Although the national headlines have covered parental separation in the form of immigration, the unfortunate truth is that parental separation is nothing new to New Mexican youth. According to the United States Census Bureau, New Mexico ranks 48th among states in the percentage of children in single-parent homes, at 42 percent. Approximately 10 percent of New Mexico children have had a parent who has served time in jail or prison, placing our state at 47th out of 50. According to a 2017 report by Grandfamilies, an organization dedicated to grandparents who are primary caregivers for their grandchildren, 6 percent of New Mexican children live without either biological parent, and 12.7 percent of children live in homes that are owned by grandparents or other relatives. New Mexico has been first or second in the nation for the past 15 years in alcohol-related cirrhotic death, and New Mexico had the second-highest drug overdose mortality rate in the United States in 2014. Therefore, whether secondary to parental substance abuse, incarceration or estrangement, many of New Mexico’s youth have lost their parents.
Why does parental separation matter, and what consensus has the scientific community come to on this topic?
Parental attachment is considered the foundation of healthy growth and development in young children. Theorist Erik Erikson observed that children without a strong attachment relationship to primary caregivers struggle to trust other adults and individuals in their lives and can go on to develop difficulties in developing autonomy, taking initiative, self-motivation, intimacy and productivity as a teenager and adult. John Bowlby, the father of Attachment Theory, noted that attachment deprivation can result in childhood delinquency and aggression, cognitive difficulties, depression, a lack of empathy and callous/unemotional traits in children.
According to the New Mexico Youth Risk and Resiliency Survey, parental attachment can protect against teen suicide. Approximately 20 percent of New Mexican middle and high schoolers report having seriously thought of committing suicide. Children who reported that their parents or caregivers were not interested in their school work, did not know where they were when they were away from home, and did not believe they would be a success were 2 to 3 times more likely to attempt suicide or to abuse alcohol and drugs.

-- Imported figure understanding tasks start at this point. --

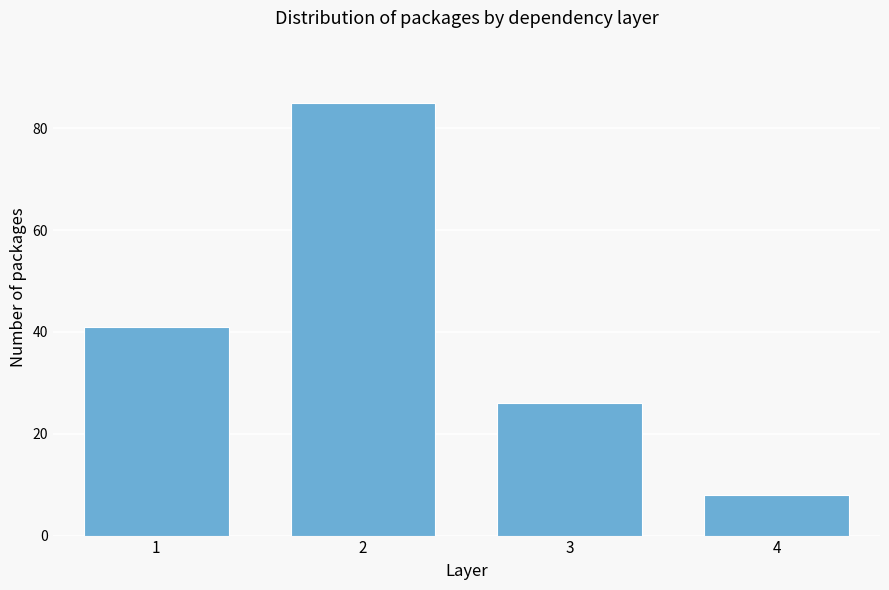

Reading right to left, transcribe all the data shown in this chart.

8	26	85	41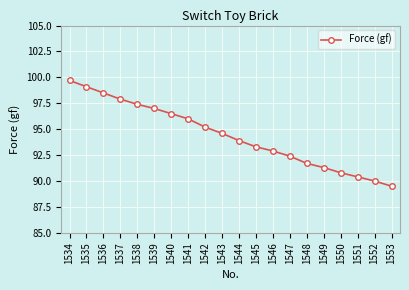

Is this an area chart (filled region under the line)?

No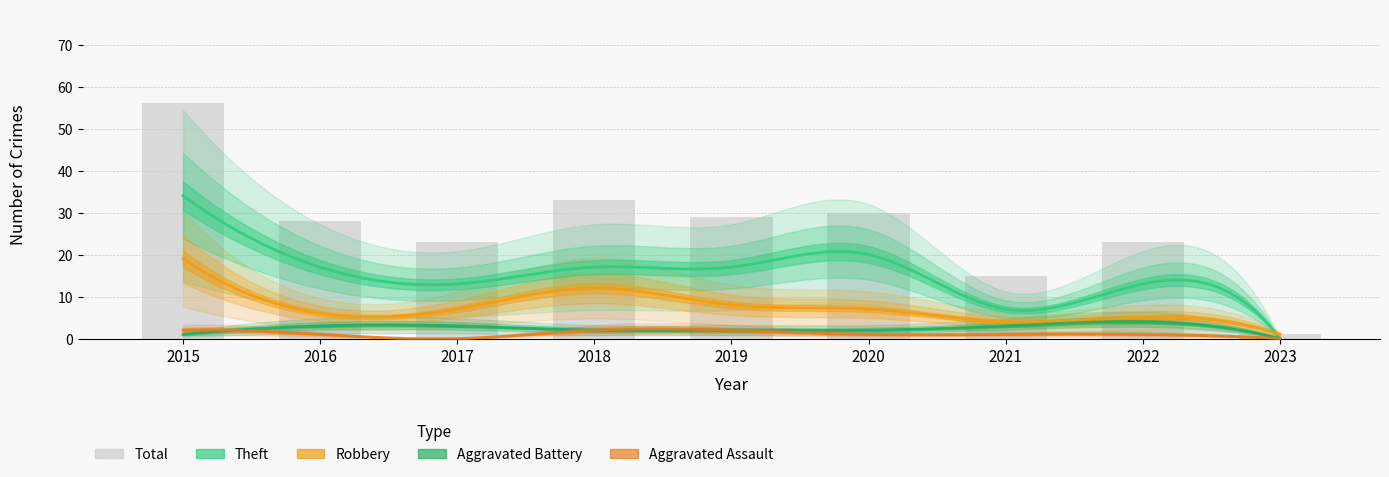

Which series has the largest total across all categories?

Total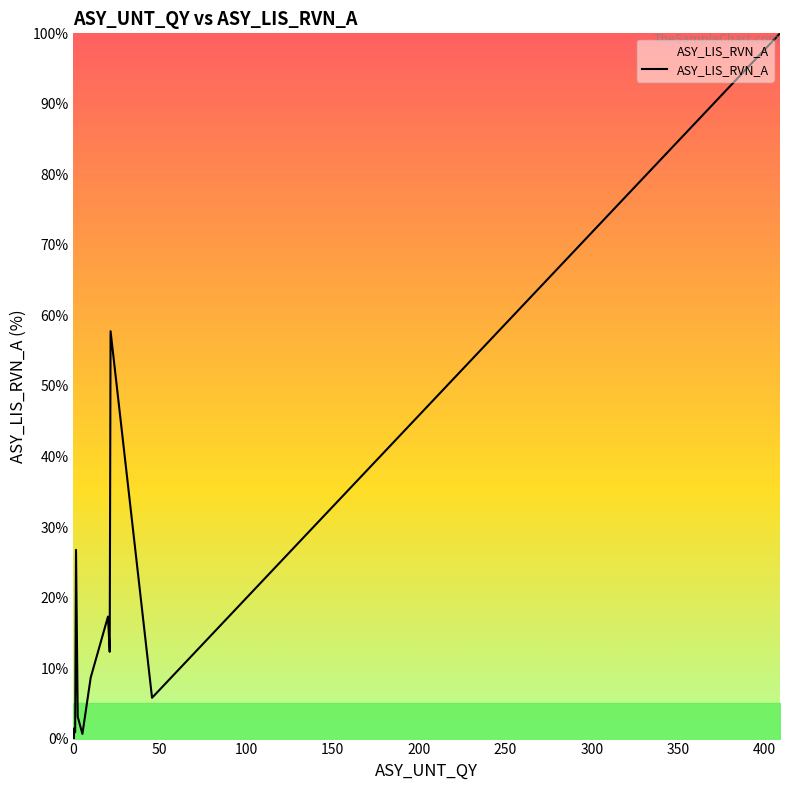

What is the maximum value shown in the chart?

100.0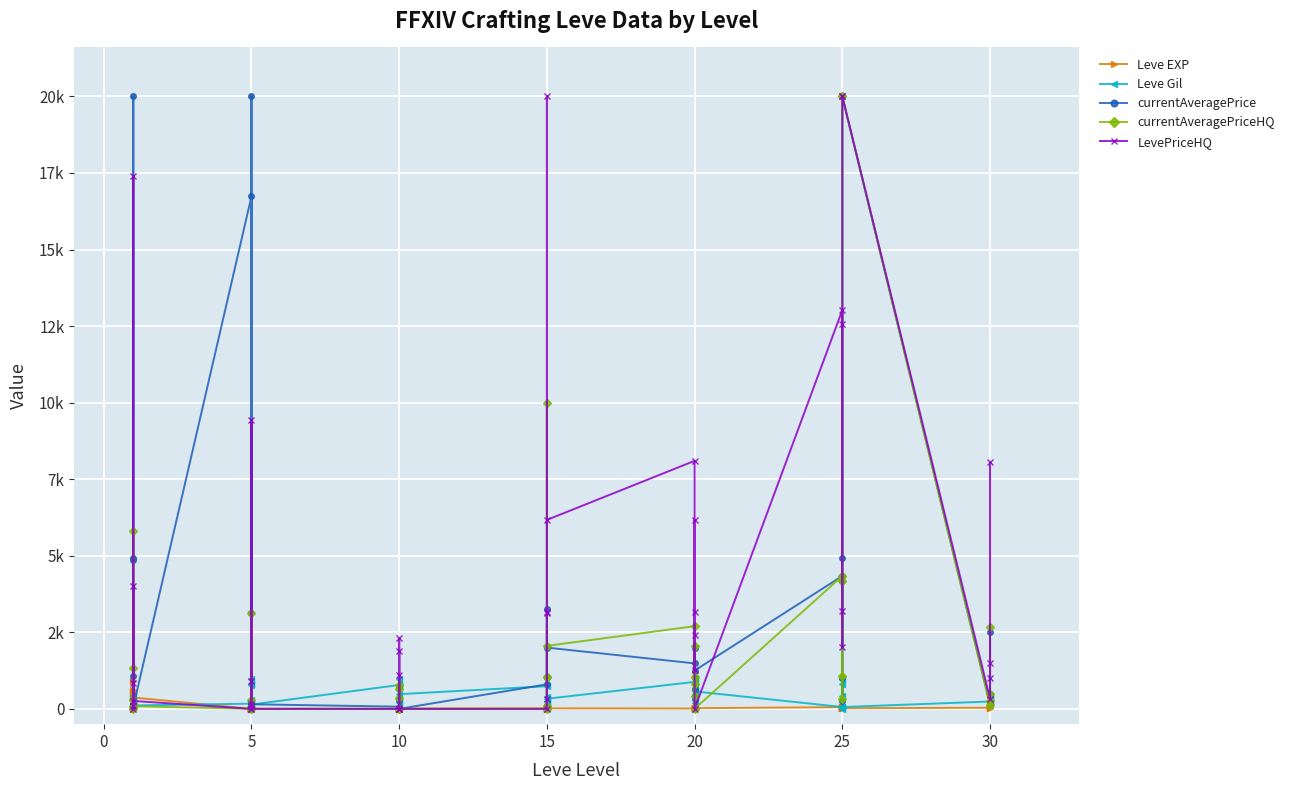

How many lines are shown in the chart?

5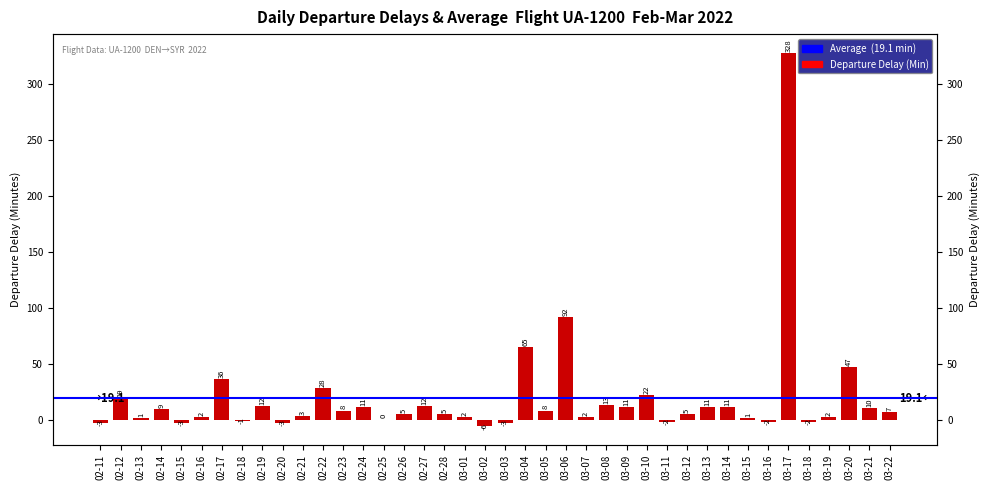

Are the bars horizontal?

No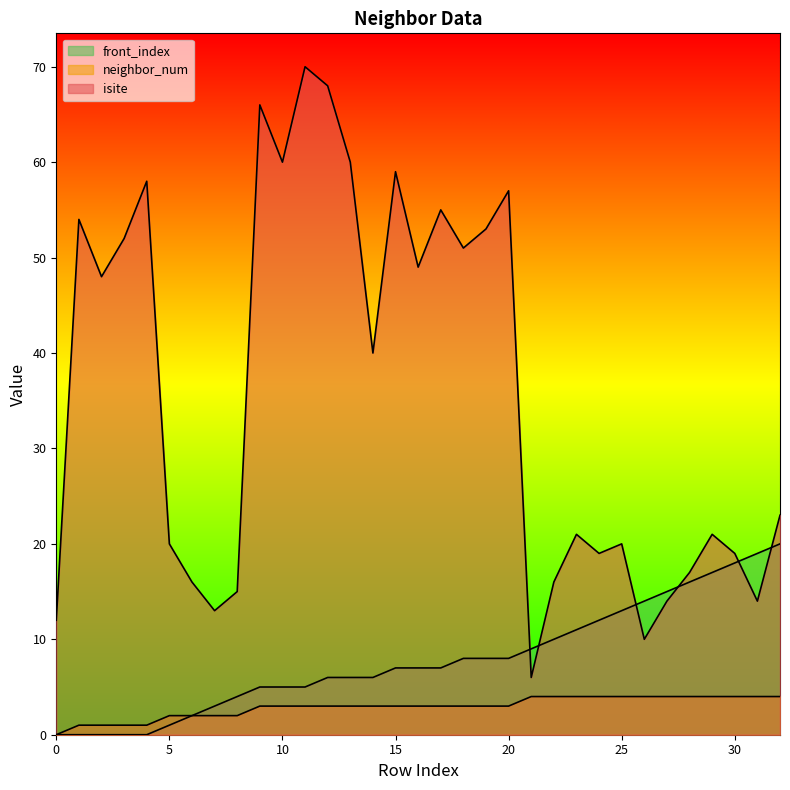

What is the difference between the maximum and minimum values in the neighbor_num series?

4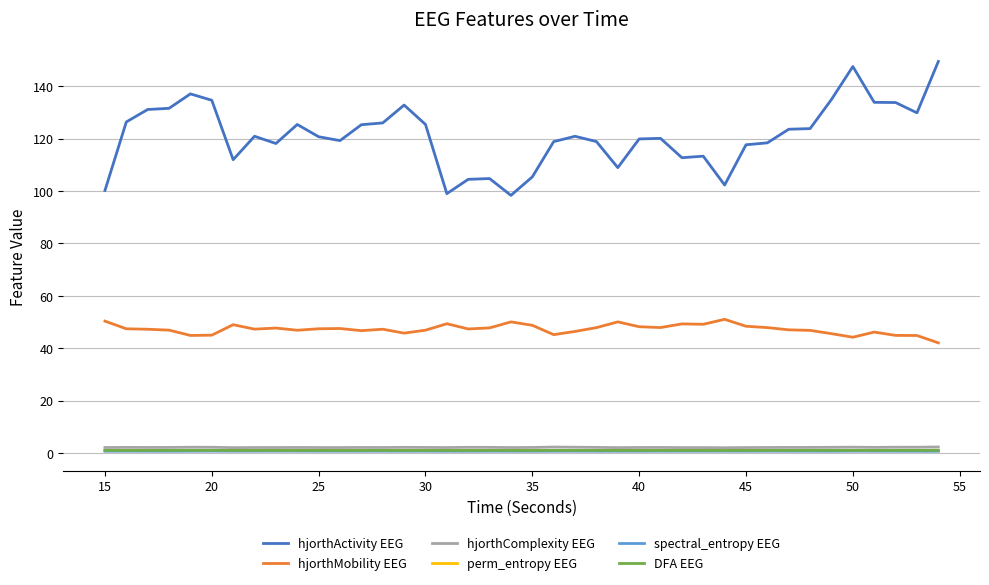

True or false: hjorthComplexity EEG and DFA EEG cross at least once.

False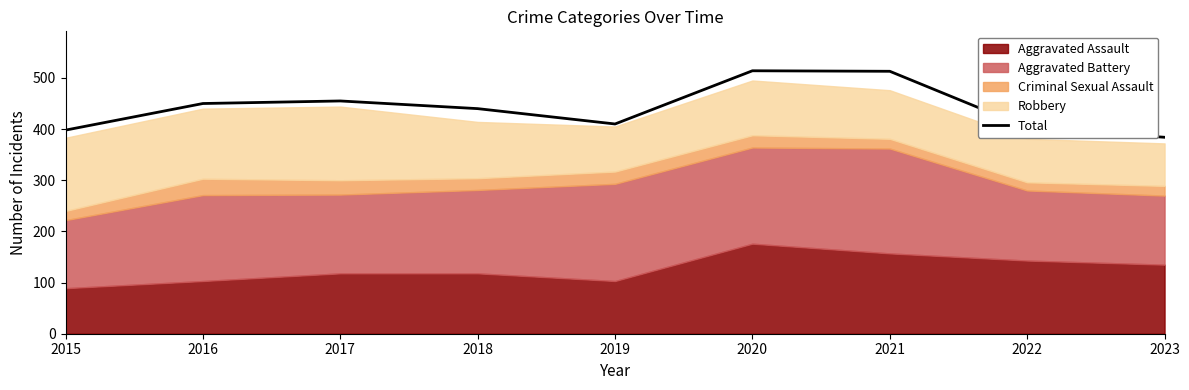

What is the value of the 1st point from the left?

398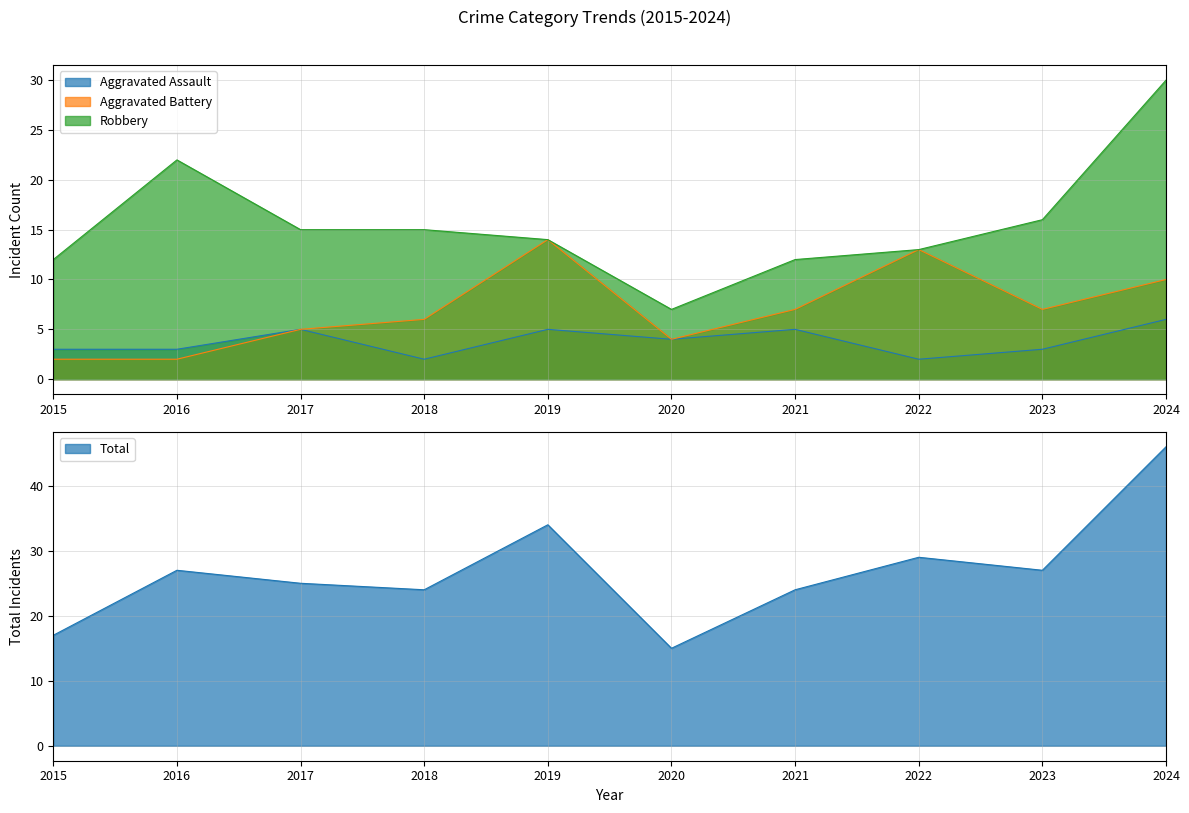

Rank the categories by Robbery value from lowest to highest.

2020, 2015, 2021, 2022, 2019, 2017, 2018, 2023, 2016, 2024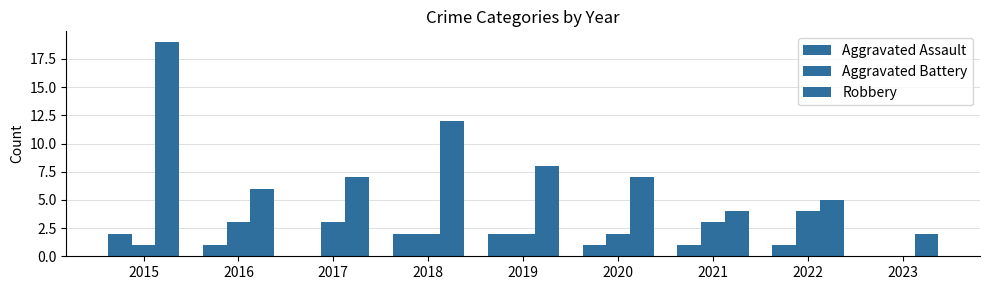

How many distinct data groups are displayed?

3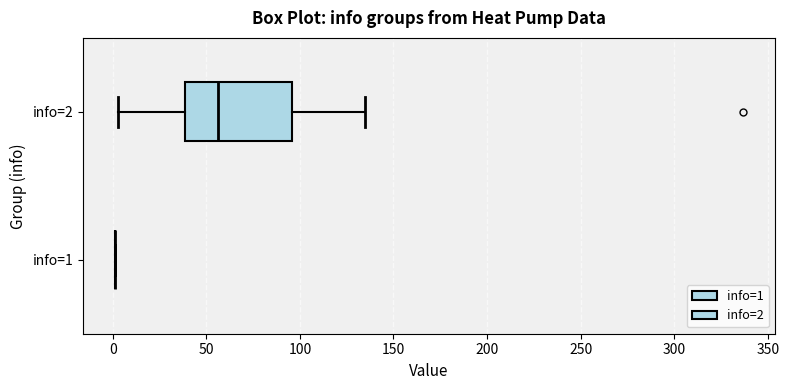

Reading bottom to top, read every box against the x-axis: the position of its median line, the range the box covers, and the ends of its whiskers. The values are not printed on the chart, so give them approximately, as read against the axis.

info=1: box collapsed to a line at 0, whiskers 0 to 0
info=2: median 55, box 40 to 95, whiskers 5 to 135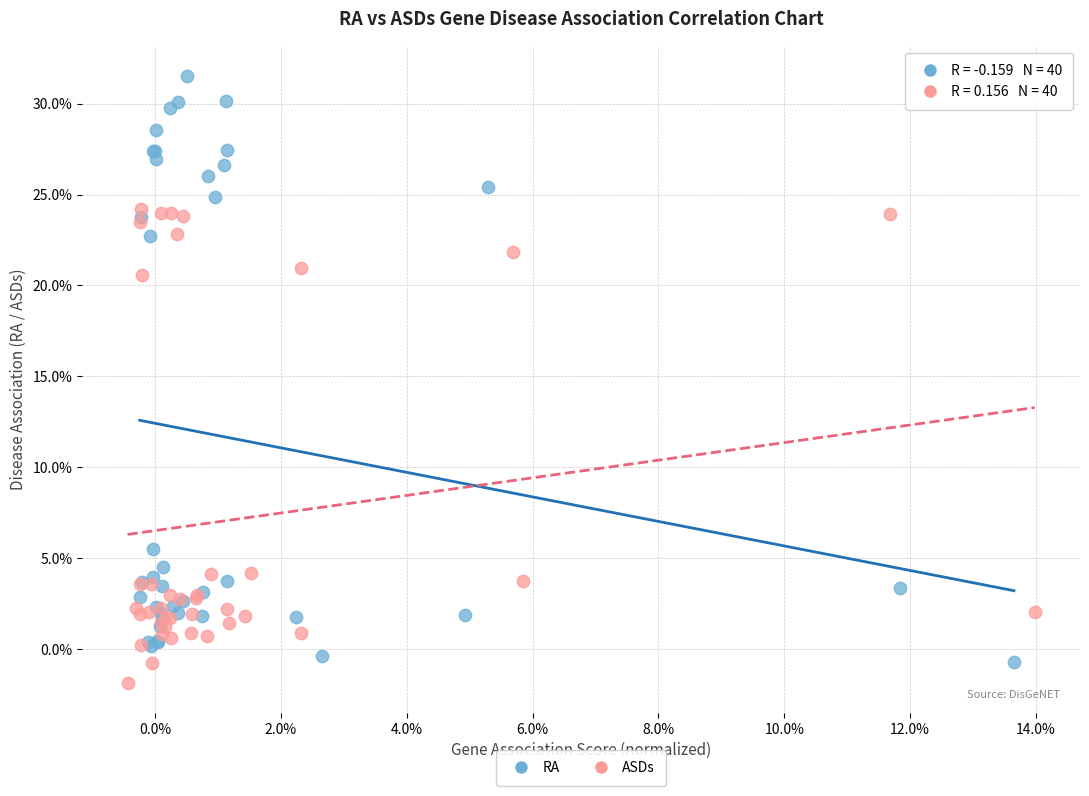

Which series has the widest spread of Y values?

RA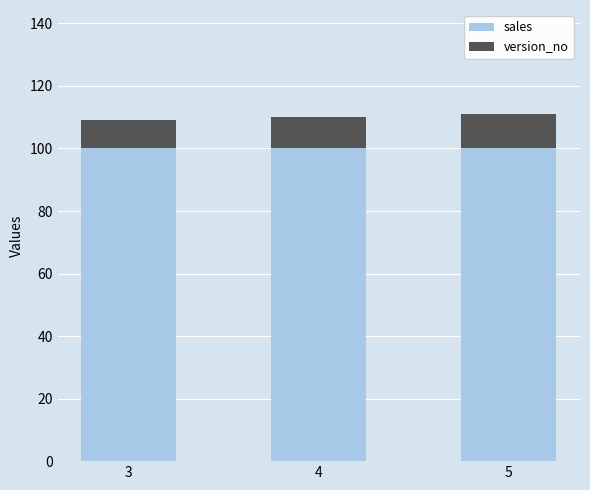

What are all the series names shown in the legend?

sales, version_no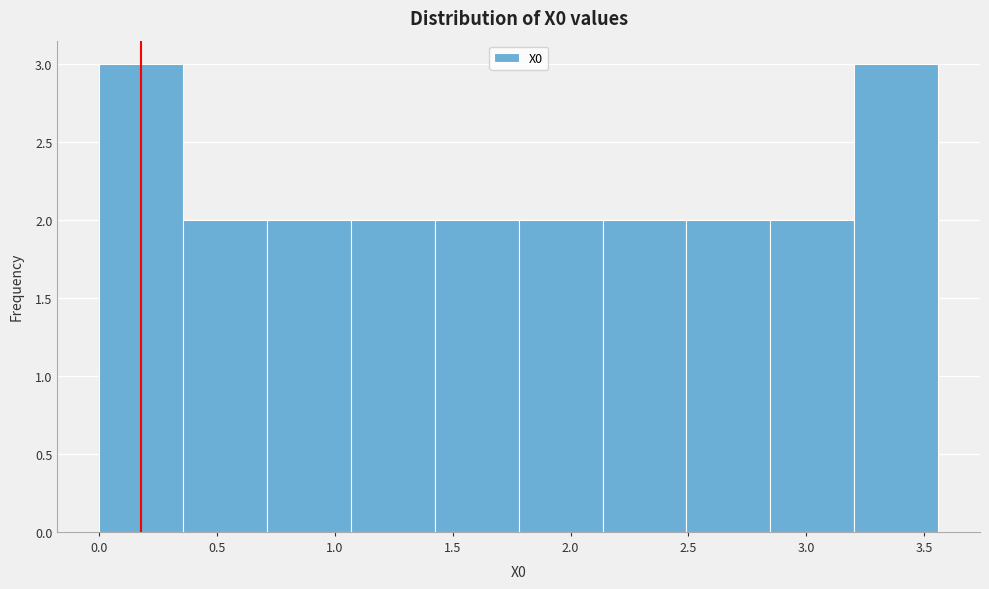

Reading left to right, list every bar in this chart as the range it spans on the x-axis followed by its height. Neither the bar edges nor the heights are printed on the chart, so give them approximately, as read against the axes.

0.00 to 0.35: 3
0.35 to 0.70: 2
0.70 to 1.05: 2
1.05 to 1.40: 2
1.40 to 1.80: 2
1.80 to 2.15: 2
2.15 to 2.50: 2
2.50 to 2.85: 2
2.85 to 3.20: 2
3.20 to 3.55: 3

Children forcefully separated from their parents are more likely to report behavioral disturbances, difficulty with sleep and appetite, excessive crying, increased fear, aggressive and withdrawn behavior, adjustment difficulties lasting greater than 6 months, depression, anxiety and post-traumatic stress disorder.
After the collapse of the Soviet Union, Romania’s child orphanages were studied by researchers in the West in what was known as the Bucharest Early Intervention Project (BEIP). Researchers found that children who had been deprived of parental attachment presented with severe intellectual disability, i.e. severely impaired IQ, brain wave (EEG) function and metabolism abnormalities and poorer brain connections in critical developmental areas. They also presented with difficulties in learning, thinking, focus, emotion regulation, stress management, the ability to solve problems, and the ability to plan and organize themselves.
BEIP researchers found that children deprived of parental attachment have altered levels of the stress hormone, cortisol, which is critical for both physical and mental health. Children who have been deprived of attachment experience chronically lower levels of cortisol which can impact the development of brain architecture. The researchers also found that severe parental deprivation can result in growth problems, delayed motor development, abnormal coordination, and immune suppression. Lastly, parental deprivation was associated with greater risk for emotional, behavioral and interpersonal relationship difficulties later in life.
Given the breadth and depth of the aforementioned scientific research, parental separation is now considered an official adverse childhood event (ACE) by the United States Centers for Disease Control and Prevention (CDC). Adverse childhood events, when cumulative, have been associated with teenage pregnancy and the development of substance abuse, depression, suicidality, heart disease, lung disease, cancer, decreased overall quality of life and even early death.